523. Aristotle and Dante Discover the Secrets of the Universe
Rating: ☆☆☆
Recommended by:
Author: Benjamin Alire Sáenz
Genre: Fiction, Young Adult
359 pages, published February 21, 2012
Reading Format: Audiobook on Overdrive
Summary
Aristotle and Dante Discover the Secrets of the Universe tells the story of teenage friends Aristotle,an angry teen with a brother in prison, and Dante, the loner child of a professor who is gay. As the boys start spending time together, they discover that they share a special friendship.
Quotes
“Words were different when they lived inside of you.”
“I got to thinking that poems were like people. Some people you got right off the bat. Some people you just didn’t get–and never would get.”

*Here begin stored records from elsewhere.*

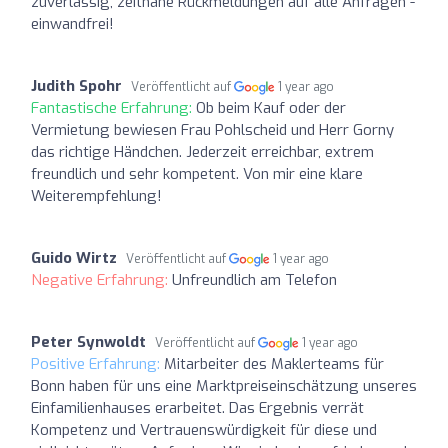
zuverlässig, zeitnahe Rückmeldungen auf alle Anfragen -
einwandfrei!
Judith Spohr
Veröffentlicht auf
1 year ago
Fantastische Erfahrung:
Ob beim Kauf oder der
Vermietung bewiesen Frau Pohlscheid und Herr Gorny
das richtige Händchen. Jederzeit erreichbar, extrem
freundlich und sehr kompetent. Von mir eine klare
Weiterempfehlung!
Guido Wirtz
Veröffentlicht auf
1 year ago
Negative Erfahrung:
Unfreundlich am Telefon
Peter Synwoldt
Veröffentlicht auf
1 year ago
Positive Erfahrung:
Mitarbeiter des Maklerteams für
Bonn haben für uns eine Marktpreiseinschätzung unseres
Einfamilienhauses erarbeitet. Das Ergebnis verrät
Kompetenz und Vertrauenswürdigkeit für diese und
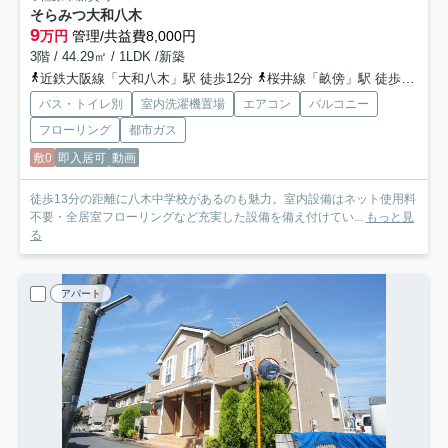
そらみつ大和八木
9
万円
管理/共益費8,000円
3階 / 44.29㎡ / 1LDK /新築
近鉄大阪線「大和八木」駅 徒歩12分
桜井線「畝傍」駅 徒歩16分
バス・トイレ別
室内洗濯機置場
エアコン
バルコニー
フローリング
都市ガス
敷0
即入居可
動画
徒歩13分の距離に八木中学校があるのも魅力。室内設備はネット使用料
不要・全居室フローリングなど充実した設備を備え付けてい...
もっと見
る
アパート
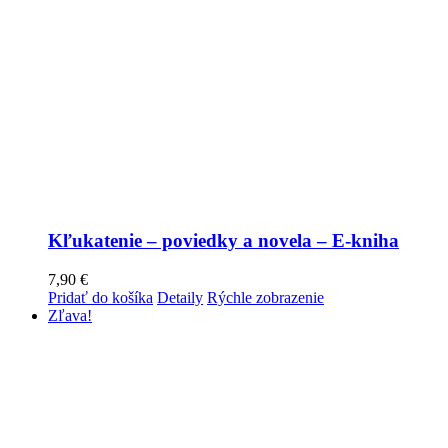
Kľukatenie – poviedky a novela – E-kniha
7,90
€
Pridať do košíka
Detaily
Rýchle zobrazenie
Zľava!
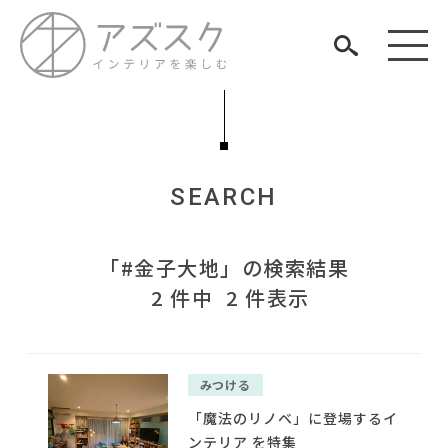
SEARCH
見つける
「#金子大地」の検索結果
知る
TAG LIST
2 件中 2 件表示
楽しむ
#ACTUS
#材木屋のおやじとせがれ
#中村アン
#ファニタメ
#チェア
#一枚板
#DINOS CORPORATION
#コクヨ
みつける
#2022 夏ドラマ
#コメリ
#家具
#アダル
#岸井ゆきの
ARCHIVE
#おすすめ
「魔法のリノベ」に登場するイ
#展示会
#サステナブル
#オフィスチェア
ンテリア を特集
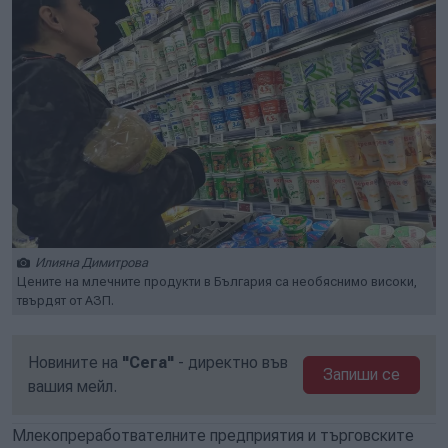
Илияна Димитрова
Цените на млечните продукти в България са необяснимо високи,
твърдят от АЗП.
Новините на
"Сега"
- директно във
Запиши се
вашия мейл.
Млекопреработвателните предприятия и търговските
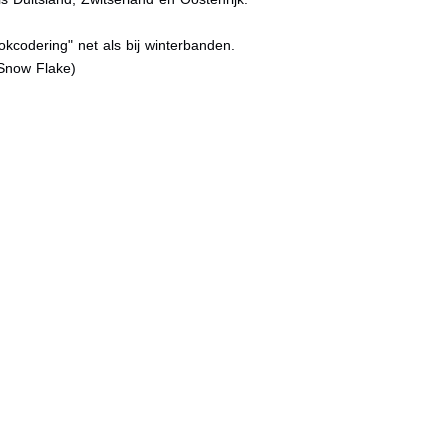
kcodering" net als bij winterbanden.
Snow Flake)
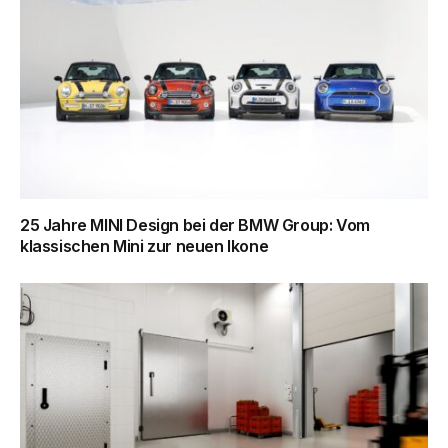
25 Jahre MINI Design bei der BMW Group: Vom
klassischen Mini zur neuen Ikone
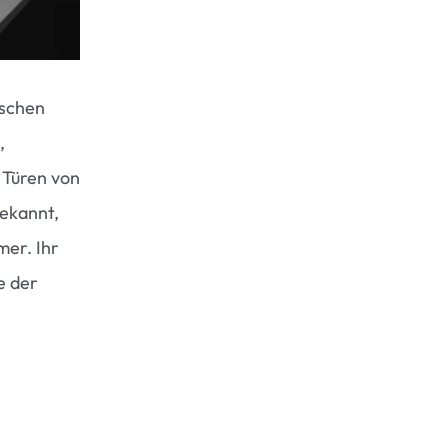
ischen
,
 Türen von
bekannt,
mer. Ihr
e der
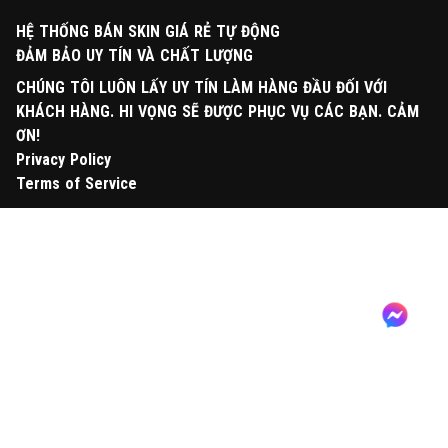
HỆ THỐNG BÁN SKIN GIÁ RẺ TỰ ĐỘNG
ĐẢM BẢO UY TÍN VÀ CHẤT LƯỢNG
CHÚNG TÔI LUÔN LẤY UY TÍN LÀM HÀNG ĐẦU ĐỐI VỚI
KHÁCH HÀNG. HI VỌNG SẼ ĐƯỢC PHỤC VỤ CÁC BẠN. CẢM
ƠN!
Privacy Policy
Terms of Service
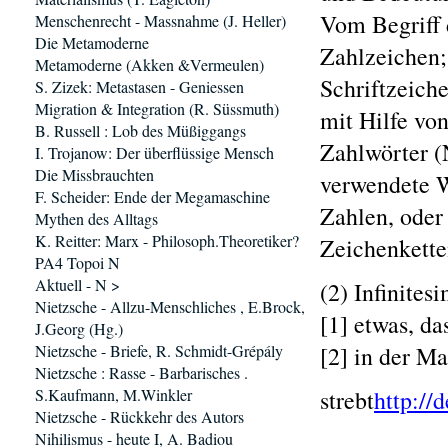
Vom Begriff 
Menschenrecht - Massnahme (J. Heller)
Die Metamoderne
Zahlzeichen;
Metamoderne (Akken &Vermeulen)
Schriftzeiche
S. Zizek: Metastasen - Geniessen
Migration & Integration (R. Süssmuth)
mit Hilfe vo
B. Russell : Lob des Müßiggangs
Zahlwörter 
I. Trojanow: Der überflüssige Mensch
Die Missbrauchten
verwendete W
F. Scheider: Ende der Megamaschine
Zahlen, oder 
Mythen des Alltags
K. Reitter: Marx - Philosoph.Theoretiker?
Zeichenkette
PA4 Topoi N
Aktuell - N >
(2) Infinite
Nietzsche - Allzu-Menschliches , E.Brock,
[1] etwas, da
J.Georg (Hg.)
Nietzsche - Briefe, R. Schmidt-Grépály
[2] in der M
Nietzsche : Rasse - Barbarisches .
S.Kaufmann, M.Winkler
strebt
http://
Nietzsche - Rückkehr des Autors
Nihilismus - heute I, A. Badiou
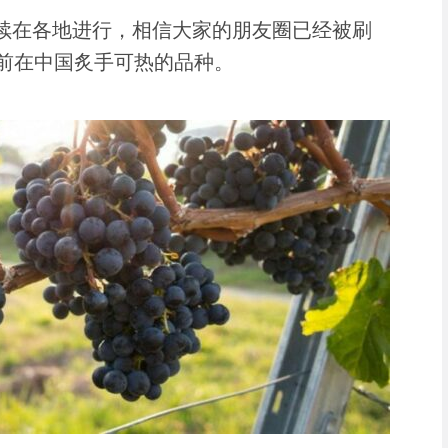
陆续在各地进行，相信大家的朋友圈已经被刷
前在中国炙手可热的品种。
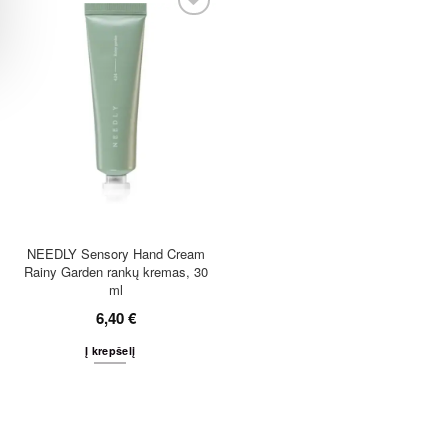
NEEDLY Sensory Hand Cream
Rainy Garden rankų kremas, 30
ml
6,40
€
Į krepšelį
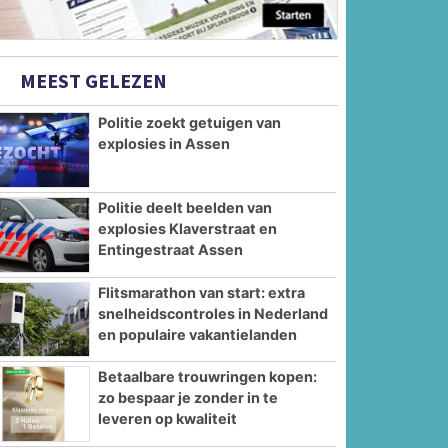
MEEST GELEZEN
Politie zoekt getuigen van
explosies in Assen
Politie deelt beelden van
explosies Klaverstraat en
Entingestraat Assen
Flitsmarathon van start: extra
snelheidscontroles in Nederland
en populaire vakantielanden
Betaalbare trouwringen kopen:
zo bespaar je zonder in te
leveren op kwaliteit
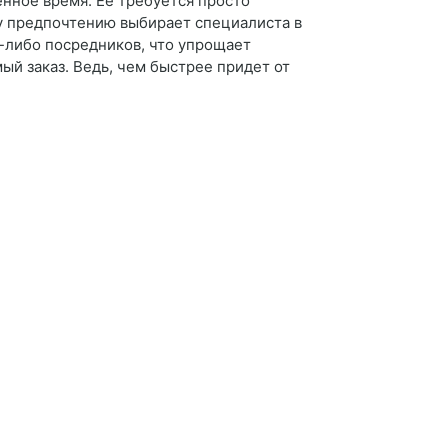
енное время. Ее требуется просто
му предпочтению выбирает специалиста в
х-либо посредников, что упрощает
ый заказ. Ведь, чем быстрее придет от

“Another secret of the universe: Sometimes pain was like a storm that came out of nowhere. The clearest summer could end in a downpour. Could end in lightning and thunder.”
“The summer sun was not meant for boys like me. Boys like me belonged to the rain.”
“I wanted to tell them that I’d never had a friend, not ever, not a real one. Until Dante. I wanted to tell them that I never knew that people like Dante existed in the world, people who looked at the stars, and knew the mysteries of water, and knew enough to know that birds belonged to the heavens and weren’t meant to be shot down from their graceful flights by mean and stupid boys. I wanted to tell them that he had changed my life and that I would never be the same, not ever. And that somehow it felt like it was Dante who had saved my life and not the other way around. I wanted to tell them that he was the first human being aside from my mother who had ever made me want to talk about the things that scared me. I wanted to tell them so many things and yet I didn’t have the words. So I just stupidly repeated myself. “Dante’s my friend.”
“I hated being volunteered. The problem with my life was that it was someone else’s idea.”
“I renamed myself Ari. If I switched the letter, my name was Air. I thought it might be a great thing to be the air. I could be something and nothing at the same time. I could be necessary and also invisible. Everyone would need me and no one would be able to see me.”
“Sometimes, you do things and you do them not because you’re thinking but because you’re feeling. Because you’re feeling too much. And you can’t always control the things you do when you’re feeling too much.”
“I wondered what that was like, to hold someone’s hand. I bet you could sometimes find all of the mysteries of the universe in someone’s hand.”
“I had a rule that it was better to be bored by yourself than to be bored with someone else. I pretty much lived by that rule. Maybe that’s why I didn’t have any friends.”
“Scars. A sign that you had been hurt. A sign that you had healed.”
“Senior year. And then life. Maybe that’s the way it worked. High school was just a prologue to the real novel. Everybody got to write you — but when you graduated, you got to write yourself. At graduation you got to collect your teacher’s pens and your parents’ pens and you got your own pen. And you could do all the writing. Yeah. Wouldn’t that be sweet?”
My Take
While I mostly enjoyed Aristotle and Dante Discover the Secrets of the Universe, I found it to be a bit pedestrian. As a fiction novel for young adults, I’m not the target audience. It’s not bad, just not great.